Colour in Anthurium andraeanum spathe and spadix was investigated at the molecular level. A cDNA library was constructed from poly (A)+ RNA isolated from different stages of spathe tissue of the red-flowered anthurium cultivar. Altar. Full-length clones for the flavonoid biosynthetic genes, chalcone synthase, flavanone 3-hydroxylase, dihydroflavonol 4-reductase (DFR) and anthocyanidin synthase were isolated by heterologous screening. The expression pattern of these genes implicates DFR as a prime regulatory target in the spathe, having an independent regulatory mechanism to that of the other three genes. In the spadix, other regulatory targets are suggested. Additional analysis of DFR expression in the spathe revealed a diurnal rhythm to its transcript profile and a model of the possible functional significance of this is presented. Molecular analysis of the genetic model for anthurium spathe colour was performed with three genotypically defined white lines recessive at the O and M loci, revealing a more complex genetic model than that originally proposed.

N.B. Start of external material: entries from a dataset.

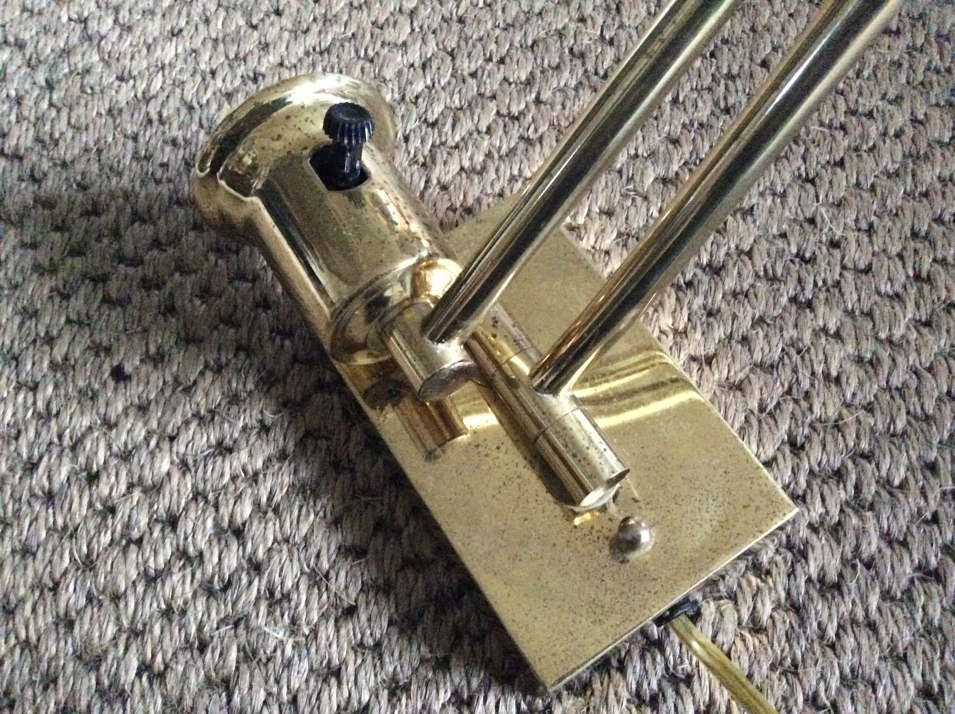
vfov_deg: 44.1
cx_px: 478
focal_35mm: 32
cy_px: 357
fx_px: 882
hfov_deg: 56.9
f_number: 2.4
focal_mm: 3.3
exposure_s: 1/17
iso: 800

The hypothesis that the O locus encodes a regulatory protein with specific targets is discussed along with various possible identities for M. Several partial Myb cDNA clones were isolated, representing six distinct Myb groups in the anthurium spathe. A full-length cDNA clone for one Myb gene, AaMyb1, was obtained. AaMyb1 encodes a R2R3 Myb protein. It had all the structural features in its DNA binding domain that are conserved in R2R3 Myb proteins as well as an acidic domain in the C-terminus that is a potential activation domain. In sequence comparisons with other Myb proteins, AaMYB1 had high similarity to anthocyanin related Mybs from Zea mays (maize). However, in transient assays, AaMYB1 was unable to restore wild type phenotype in an Antirrhinum majus line, mutated at the anthocyanin Myb locus Rosea1. The expression pattern of AaMYB1, in fact, suggests a role in regulating flavone production in the anthurium spathe. Analyses were done to further investigate the regulation of the anthurium DFR promoter. Specific conserved cis-elements recognised by anthocyanin Myb regulators were found in the promoter fragment. However, transient expression assays showed that the anthurium DFR promoter was activated independently of ROSEA1. The possibility that DFR expression is controlled by several regulatory mechanisms, involving various signal transduction cascades, is discussed.